──────── Given data ────────

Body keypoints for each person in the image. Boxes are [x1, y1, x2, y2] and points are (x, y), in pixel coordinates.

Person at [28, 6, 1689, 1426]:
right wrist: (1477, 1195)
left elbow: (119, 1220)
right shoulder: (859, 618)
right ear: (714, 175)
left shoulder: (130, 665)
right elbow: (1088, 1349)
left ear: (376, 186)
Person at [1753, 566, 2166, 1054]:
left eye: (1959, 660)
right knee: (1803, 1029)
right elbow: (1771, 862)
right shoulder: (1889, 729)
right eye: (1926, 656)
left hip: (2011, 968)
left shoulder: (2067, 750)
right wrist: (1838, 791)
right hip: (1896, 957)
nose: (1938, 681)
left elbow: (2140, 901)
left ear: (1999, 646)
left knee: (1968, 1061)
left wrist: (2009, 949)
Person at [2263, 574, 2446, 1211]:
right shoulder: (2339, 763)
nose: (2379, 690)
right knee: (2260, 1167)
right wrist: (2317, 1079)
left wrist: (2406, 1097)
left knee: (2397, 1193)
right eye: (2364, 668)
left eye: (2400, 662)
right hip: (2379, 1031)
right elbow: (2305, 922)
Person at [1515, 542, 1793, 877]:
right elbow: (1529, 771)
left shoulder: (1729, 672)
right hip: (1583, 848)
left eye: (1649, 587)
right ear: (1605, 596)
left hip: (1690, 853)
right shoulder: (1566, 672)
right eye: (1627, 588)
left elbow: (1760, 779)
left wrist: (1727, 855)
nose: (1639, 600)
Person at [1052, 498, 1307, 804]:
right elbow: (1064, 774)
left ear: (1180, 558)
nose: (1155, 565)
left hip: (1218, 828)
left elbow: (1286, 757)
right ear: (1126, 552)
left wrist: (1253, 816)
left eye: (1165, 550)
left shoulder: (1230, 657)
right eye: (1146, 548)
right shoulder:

────────

- Action item
Copy every line that appears above, with each word kept as it is.

- Response area
Body keypoints for each person in the image. Boxes are [x1, y1, x2, y2] and points are (x, y), in pixel coordinates.

Person at [28, 6, 1689, 1426]:
right wrist: (1477, 1195)
left elbow: (119, 1220)
right shoulder: (859, 618)
right ear: (714, 175)
left shoulder: (130, 665)
right elbow: (1088, 1349)
left ear: (376, 186)
Person at [1753, 566, 2166, 1054]:
left eye: (1959, 660)
right knee: (1803, 1029)
right elbow: (1771, 862)
right shoulder: (1889, 729)
right eye: (1926, 656)
left hip: (2011, 968)
left shoulder: (2067, 750)
right wrist: (1838, 791)
right hip: (1896, 957)
nose: (1938, 681)
left elbow: (2140, 901)
left ear: (1999, 646)
left knee: (1968, 1061)
left wrist: (2009, 949)
Person at [2263, 574, 2446, 1211]:
right shoulder: (2339, 763)
nose: (2379, 690)
right knee: (2260, 1167)
right wrist: (2317, 1079)
left wrist: (2406, 1097)
left knee: (2397, 1193)
right eye: (2364, 668)
left eye: (2400, 662)
right hip: (2379, 1031)
right elbow: (2305, 922)
Person at [1515, 542, 1793, 877]:
right elbow: (1529, 771)
left shoulder: (1729, 672)
right hip: (1583, 848)
left eye: (1649, 587)
right ear: (1605, 596)
left hip: (1690, 853)
right shoulder: (1566, 672)
right eye: (1627, 588)
left elbow: (1760, 779)
left wrist: (1727, 855)
nose: (1639, 600)
Person at [1052, 498, 1307, 804]:
right elbow: (1064, 774)
left ear: (1180, 558)
nose: (1155, 565)
left hip: (1218, 828)
left elbow: (1286, 757)
right ear: (1126, 552)
left wrist: (1253, 816)
left eye: (1165, 550)
left shoulder: (1230, 657)
right eye: (1146, 548)
right shoulder:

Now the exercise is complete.